# LangChain

The **LangChain** integration with the [**Oxylabs Web Scraper API**](https://oxylabs.io/products/scraper-api/web) enables you to collect and process web data through an LLM (Large Language Model) in the same workflow.

## Overview

**LangChain** is a framework for building apps that use LLMs alongside tools, APIs, and web data. It supports both Python and JavaScript.

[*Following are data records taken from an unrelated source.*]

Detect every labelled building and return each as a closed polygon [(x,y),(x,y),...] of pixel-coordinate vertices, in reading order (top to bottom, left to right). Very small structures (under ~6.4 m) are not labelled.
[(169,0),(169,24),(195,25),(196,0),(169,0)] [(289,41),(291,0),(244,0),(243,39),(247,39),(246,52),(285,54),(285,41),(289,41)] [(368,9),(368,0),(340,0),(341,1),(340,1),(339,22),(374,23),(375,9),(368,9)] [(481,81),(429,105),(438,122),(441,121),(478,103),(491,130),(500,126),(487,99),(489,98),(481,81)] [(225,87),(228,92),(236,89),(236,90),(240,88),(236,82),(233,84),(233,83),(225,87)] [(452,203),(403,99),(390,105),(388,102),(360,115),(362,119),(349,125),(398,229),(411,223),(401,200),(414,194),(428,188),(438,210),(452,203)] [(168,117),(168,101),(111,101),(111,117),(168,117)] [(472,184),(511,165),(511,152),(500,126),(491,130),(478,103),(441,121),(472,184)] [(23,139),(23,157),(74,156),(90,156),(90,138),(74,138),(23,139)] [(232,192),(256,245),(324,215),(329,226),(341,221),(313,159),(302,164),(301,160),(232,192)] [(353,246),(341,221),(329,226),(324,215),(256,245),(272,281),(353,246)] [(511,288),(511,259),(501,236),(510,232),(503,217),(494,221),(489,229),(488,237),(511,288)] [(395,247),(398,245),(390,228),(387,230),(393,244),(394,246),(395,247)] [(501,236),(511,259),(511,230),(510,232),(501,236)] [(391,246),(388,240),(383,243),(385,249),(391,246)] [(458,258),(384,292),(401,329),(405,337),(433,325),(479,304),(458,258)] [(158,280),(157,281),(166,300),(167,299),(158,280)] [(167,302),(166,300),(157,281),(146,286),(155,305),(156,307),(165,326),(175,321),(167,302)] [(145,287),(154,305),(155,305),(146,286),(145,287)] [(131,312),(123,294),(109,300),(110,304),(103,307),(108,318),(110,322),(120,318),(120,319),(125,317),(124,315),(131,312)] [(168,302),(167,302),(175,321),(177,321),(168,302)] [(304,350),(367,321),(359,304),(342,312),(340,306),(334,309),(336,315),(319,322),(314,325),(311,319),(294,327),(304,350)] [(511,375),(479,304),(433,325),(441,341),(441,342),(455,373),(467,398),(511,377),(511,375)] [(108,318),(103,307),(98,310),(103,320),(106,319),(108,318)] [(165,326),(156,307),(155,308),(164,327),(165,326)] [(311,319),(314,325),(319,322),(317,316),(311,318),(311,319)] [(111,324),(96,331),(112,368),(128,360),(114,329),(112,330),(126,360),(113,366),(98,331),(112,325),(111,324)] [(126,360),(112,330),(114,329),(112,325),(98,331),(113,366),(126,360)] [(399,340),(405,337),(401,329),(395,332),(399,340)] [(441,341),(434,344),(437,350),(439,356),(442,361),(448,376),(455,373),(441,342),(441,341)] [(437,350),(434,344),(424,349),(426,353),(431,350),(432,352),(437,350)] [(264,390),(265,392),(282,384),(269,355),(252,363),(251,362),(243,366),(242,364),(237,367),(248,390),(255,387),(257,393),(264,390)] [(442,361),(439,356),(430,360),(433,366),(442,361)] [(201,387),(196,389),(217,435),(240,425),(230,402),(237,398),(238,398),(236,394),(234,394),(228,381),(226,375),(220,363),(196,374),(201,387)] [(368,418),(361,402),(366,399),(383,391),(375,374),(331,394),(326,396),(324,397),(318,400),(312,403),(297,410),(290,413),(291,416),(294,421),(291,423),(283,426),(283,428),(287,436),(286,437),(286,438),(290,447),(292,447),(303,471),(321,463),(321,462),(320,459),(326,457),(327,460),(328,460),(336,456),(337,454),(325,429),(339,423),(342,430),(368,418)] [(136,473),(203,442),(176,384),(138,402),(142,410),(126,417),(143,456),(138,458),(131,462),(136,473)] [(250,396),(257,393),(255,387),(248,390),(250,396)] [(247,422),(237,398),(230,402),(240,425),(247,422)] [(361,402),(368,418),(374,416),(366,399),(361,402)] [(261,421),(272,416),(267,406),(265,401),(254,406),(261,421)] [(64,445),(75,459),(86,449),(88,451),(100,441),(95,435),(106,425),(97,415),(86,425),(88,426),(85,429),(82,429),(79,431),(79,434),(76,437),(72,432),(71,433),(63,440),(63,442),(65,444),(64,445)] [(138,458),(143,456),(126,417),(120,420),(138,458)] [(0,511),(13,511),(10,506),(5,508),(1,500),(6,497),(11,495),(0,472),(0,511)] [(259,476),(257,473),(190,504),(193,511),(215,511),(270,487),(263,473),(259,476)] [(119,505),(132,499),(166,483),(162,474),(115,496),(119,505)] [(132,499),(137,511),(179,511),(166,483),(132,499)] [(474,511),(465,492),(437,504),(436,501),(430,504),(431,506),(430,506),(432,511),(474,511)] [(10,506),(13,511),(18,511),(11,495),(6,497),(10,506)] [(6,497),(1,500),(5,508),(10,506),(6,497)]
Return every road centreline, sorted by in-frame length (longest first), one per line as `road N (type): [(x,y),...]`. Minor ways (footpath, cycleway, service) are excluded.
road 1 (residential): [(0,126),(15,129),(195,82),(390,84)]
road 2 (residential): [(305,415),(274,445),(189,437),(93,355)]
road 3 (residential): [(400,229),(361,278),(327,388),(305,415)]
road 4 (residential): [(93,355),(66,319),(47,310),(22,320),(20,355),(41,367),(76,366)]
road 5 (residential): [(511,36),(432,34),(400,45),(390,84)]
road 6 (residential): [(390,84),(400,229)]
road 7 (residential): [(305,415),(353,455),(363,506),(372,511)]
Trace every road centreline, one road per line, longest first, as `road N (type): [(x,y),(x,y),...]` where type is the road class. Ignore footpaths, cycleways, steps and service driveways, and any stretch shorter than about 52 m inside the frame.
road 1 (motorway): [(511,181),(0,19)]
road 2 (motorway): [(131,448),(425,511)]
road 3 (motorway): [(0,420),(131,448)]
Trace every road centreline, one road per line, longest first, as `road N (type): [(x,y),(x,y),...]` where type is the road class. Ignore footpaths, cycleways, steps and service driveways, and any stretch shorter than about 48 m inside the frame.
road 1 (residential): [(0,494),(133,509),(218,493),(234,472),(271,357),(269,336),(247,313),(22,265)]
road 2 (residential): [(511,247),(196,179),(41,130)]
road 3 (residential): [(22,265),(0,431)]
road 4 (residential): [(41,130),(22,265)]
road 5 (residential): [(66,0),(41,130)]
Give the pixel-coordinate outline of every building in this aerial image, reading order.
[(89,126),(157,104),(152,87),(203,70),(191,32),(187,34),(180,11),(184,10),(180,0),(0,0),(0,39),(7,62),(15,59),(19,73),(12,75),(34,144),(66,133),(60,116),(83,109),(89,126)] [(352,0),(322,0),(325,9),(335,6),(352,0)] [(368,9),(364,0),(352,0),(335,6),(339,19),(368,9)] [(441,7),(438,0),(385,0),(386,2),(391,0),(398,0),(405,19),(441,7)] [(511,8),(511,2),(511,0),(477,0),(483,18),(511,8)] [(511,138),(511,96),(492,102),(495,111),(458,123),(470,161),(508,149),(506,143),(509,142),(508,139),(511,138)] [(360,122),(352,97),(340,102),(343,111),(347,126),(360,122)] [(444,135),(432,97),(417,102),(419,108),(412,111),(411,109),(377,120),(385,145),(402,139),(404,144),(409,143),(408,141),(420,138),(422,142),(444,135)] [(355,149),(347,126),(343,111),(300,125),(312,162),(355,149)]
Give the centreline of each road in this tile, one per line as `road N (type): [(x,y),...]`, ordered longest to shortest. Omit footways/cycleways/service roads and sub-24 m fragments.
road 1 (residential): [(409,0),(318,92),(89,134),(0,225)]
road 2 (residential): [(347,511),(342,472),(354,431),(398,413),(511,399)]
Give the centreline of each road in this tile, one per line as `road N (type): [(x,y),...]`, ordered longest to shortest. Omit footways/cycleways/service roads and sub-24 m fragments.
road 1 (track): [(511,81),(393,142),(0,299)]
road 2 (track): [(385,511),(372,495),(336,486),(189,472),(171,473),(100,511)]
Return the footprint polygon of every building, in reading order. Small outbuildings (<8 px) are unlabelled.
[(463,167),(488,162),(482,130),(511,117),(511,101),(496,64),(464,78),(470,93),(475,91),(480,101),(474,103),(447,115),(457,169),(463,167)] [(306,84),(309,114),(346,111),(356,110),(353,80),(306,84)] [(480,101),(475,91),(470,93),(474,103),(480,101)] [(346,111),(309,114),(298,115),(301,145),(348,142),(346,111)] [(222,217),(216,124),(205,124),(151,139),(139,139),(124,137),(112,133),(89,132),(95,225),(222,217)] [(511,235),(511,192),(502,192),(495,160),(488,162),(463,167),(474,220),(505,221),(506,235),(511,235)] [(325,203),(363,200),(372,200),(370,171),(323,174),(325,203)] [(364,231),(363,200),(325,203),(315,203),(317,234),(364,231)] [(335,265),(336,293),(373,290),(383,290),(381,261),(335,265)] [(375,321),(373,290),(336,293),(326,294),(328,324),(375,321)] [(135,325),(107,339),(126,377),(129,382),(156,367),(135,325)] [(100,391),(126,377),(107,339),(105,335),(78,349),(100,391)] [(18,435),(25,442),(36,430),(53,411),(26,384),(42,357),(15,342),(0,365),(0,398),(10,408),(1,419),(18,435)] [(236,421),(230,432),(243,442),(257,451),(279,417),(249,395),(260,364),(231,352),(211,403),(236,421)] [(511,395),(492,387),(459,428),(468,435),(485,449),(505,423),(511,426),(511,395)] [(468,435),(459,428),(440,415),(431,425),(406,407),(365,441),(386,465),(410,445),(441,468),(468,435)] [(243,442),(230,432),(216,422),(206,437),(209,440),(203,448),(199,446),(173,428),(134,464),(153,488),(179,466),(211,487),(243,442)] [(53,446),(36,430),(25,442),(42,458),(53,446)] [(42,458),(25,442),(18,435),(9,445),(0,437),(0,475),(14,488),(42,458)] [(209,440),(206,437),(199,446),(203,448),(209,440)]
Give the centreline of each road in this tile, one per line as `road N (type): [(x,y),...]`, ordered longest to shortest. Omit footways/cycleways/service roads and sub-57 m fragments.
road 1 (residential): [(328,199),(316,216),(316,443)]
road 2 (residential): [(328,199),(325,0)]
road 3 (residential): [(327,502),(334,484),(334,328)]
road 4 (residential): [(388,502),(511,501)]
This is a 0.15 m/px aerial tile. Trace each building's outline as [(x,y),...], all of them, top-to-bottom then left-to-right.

Use it with [**Oxylabs Web Scraper API** ](http://developers.oxylabs.io/scraper-apis/web-scraper-api?_gl=1*1ljhay3*_gcl_aw*R0NMLjE3NDYxODM0ODcuQ2owS0NRancydEhBQmhDaUFSSXNBTlp6RFdvSXlSNVg3blQtd0ZEakxHOUlvdUhyQmtoRTRCeUNwc054dFJVMmh0Z3dZTTR3Nm90SjVKOGFBbHhhRUFMd193Y0I.*_gcl_au*MjU4NDEzMTkwLjE3NDExNzU2MzI.)to:

* Scrape structured data without handling CAPTCHAs, IP blocks, or JS rendering
* Process results with an LLM in the same pipeline
* Build end-to-end workflows from extraction to AI-powered output

## Getting started

**Create your API user credentials**: sign up for a free trial or purchase the product in the [**Oxylabs dashboard**](https://dashboard.oxylabs.io/en/registration) to create your API user credentials (`USERNAME` and `PASSWORD`).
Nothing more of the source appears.